Where is the source of the 13B LLaMA model? Want to take a look at the config / hparams to see if we have converted everything correctly.
What is the scope of work needed to support new multi modal model releases, like Fuyu-8b? Weights are available but seems will need conversion to GGUF. (I can also move this to a new ticket, since I know this was meant to be focused on LLaVA.)
What is the scope of work needed to support new multi modal model releases, like Fuyu-8b?
It's probably going to depend a lot on how closely the new model's architecture and handling matches what already exists. Fuyu looks really interesting but also takes a much different approach from the existing LLaVA stuff as far as I can see. You slice the image into chunks and feed them to it like tokens, with rows separated by a special token.
It's probably going to depend a lot on how closely the new model's architecture and handling matches what already exists.
Agree, BakLLaVA can be readily supported with minor modifications to the surgery script for example (see #3682).

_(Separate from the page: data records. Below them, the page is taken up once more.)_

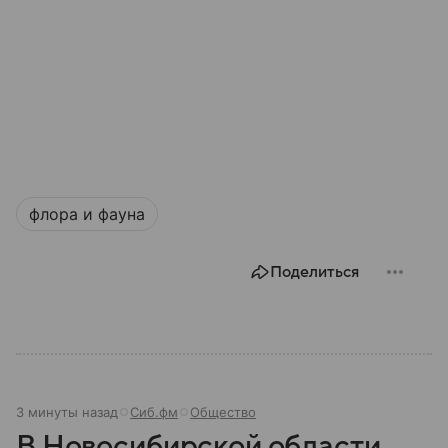
флора и фауна
Поделиться
3 минуты назад
Сиб.фм
Общество
В Новосибирской области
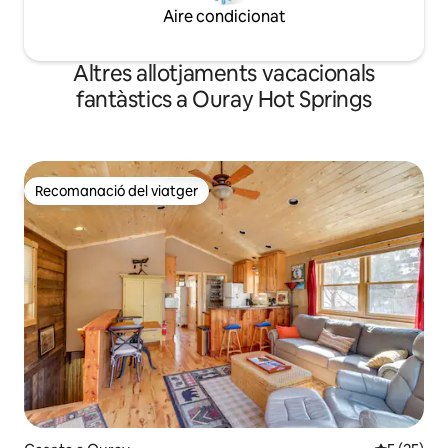
Aire condicionat
Altres allotjaments vacacionals
fantàstics a Ouray Hot Springs
Recomanació del viatger
Recomanació del viatger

Fuyu looks really interesting but also takes a much different approach
I'm really suspicious of this approach. There have already existed several decoder-only multimodal models out there, but it's hard to beat image encoder + decoder approach in terms of performance (speed), accuracy and training / finetuning efficiency. I believe this approach has still way to go.
What they wrote about it makes it seem like their focus is on simplicity, ease of training and speed when deployed more than necessarily outperforming existing approaches in raw ability. https://www.adept.ai/blog/fuyu-8b
The tests they have makes it seem like it's basically on par with the typical approach though.

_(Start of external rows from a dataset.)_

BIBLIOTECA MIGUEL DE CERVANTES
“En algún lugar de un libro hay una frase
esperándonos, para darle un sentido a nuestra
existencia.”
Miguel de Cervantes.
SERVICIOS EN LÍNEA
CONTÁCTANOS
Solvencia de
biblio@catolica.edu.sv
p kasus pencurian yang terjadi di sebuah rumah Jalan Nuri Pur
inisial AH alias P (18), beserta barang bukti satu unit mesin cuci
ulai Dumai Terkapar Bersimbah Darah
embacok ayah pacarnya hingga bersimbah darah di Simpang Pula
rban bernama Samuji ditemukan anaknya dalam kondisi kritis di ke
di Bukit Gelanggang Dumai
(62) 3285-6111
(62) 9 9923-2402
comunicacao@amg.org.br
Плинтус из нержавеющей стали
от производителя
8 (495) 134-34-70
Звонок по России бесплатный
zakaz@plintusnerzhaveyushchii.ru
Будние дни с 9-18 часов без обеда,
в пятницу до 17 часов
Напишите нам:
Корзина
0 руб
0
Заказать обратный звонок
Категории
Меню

Is image resizing with linear sample a significant source of error here? Would using stb_image_resize.h help?
I'd like to mix and match -mmproj files (the CLIP) with -m models / different LLM models, to experiment
Manticore-13B.ggmlv3.q4_1.gguf
Wizard-Vicuna-13B-Uncensored.ggmlv3.q4_0.gguf
WizardLM-13B-Uncensored.Q4_0.gguf
^^for example, these different models for writing stories, that are finetuned to give very long answers. If the mmproj model / CLIP can read in the image, and then use these models for prompting, that's what I'd like to experiment with.
Unfortunately a lot of these models have different embedding dimensions:
main: embedding dim of the multimodal projector (4096) is not equal to that of LLaMA (5120). Make sure that you use the correct mmproj file.
?1 llama.cpp %
Unfortunately a lot of these models have different embedding dimensions:
Well, you can always go and train a projection matrix yourself, for the model of choice.

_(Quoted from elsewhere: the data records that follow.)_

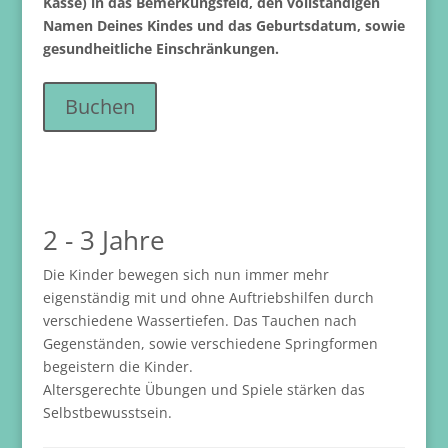
Kasse) in das Bemerkungsfeld, den vollständigen
Namen Deines Kindes und das Geburtsdatum, sowie
gesundheitliche Einschränkungen.
Buchen
2 - 3 Jahre
Die Kinder bewegen sich nun immer mehr
eigenständig mit und ohne Auftriebshilfen durch
verschiedene Wassertiefen. Das Tauchen nach
Gegenständen, sowie verschiedene Springformen
begeistern die Kinder.
Altersgerechte Übungen und Spiele stärken das
Selbstbewusstsein.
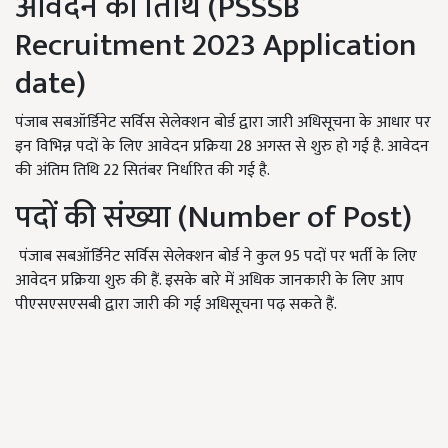
आवेदन की तिथि (
PSSSB
Recruitment 2023
Application
date)
पंजाब सबऑर्डिनेट सर्विस सेलेक्शन बोर्ड द्वारा जारी अधिसूचना के आधार पर
इन विभिन्न पदों के लिए आवेदन प्रक्रिया
28
अगस्त से शुरु हो गई है. आवेदन
की अंतिम तिथि
22
सितंबर निर्धारित की गई है.
पदों की संख्या (
Number of Post)
पंजाब सबऑर्डिनेट सर्विस सेलेक्शन बोर्ड ने कुल
95
पदों पर भर्ती के लिए
आवेदन प्रक्रिया शुरु की हैं. इसके बारे में अधिक जानकारी के लिए आप
पीएसएसएसबी द्वारा जारी की गई अधिसूचना पढ़ सकते हैं.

but if the same base model was used for the finetunes, they should have the same embedding dimensions...
@z3ugma Give a try to the mmproj file of the 13B-variant of LLaVA from here
I'm not sure about the accuracy / performance of this method although some community members reported that they get good results by mixing the mmproj and regular Vicuna models.
@monatis that worked, the 13B
models had the 5120-dimensional embeddings along with the 13B CLIP .mmproj file you linked.
Great! I'd be interested in hearing about your impressions for the quality of generation you obtain with the models you cited.
This issue was closed because it has been inactive for 14 days since being marked as stale.
With #3436, llama.cpp has support for LLaVA, state-of-the-art large multimodal model. It appears that there is still room for improvement in its performance and accuracy, so I'm opening this issue to track and get feedback from the community. I'll continue to work on this, so any feedback is much appreciated.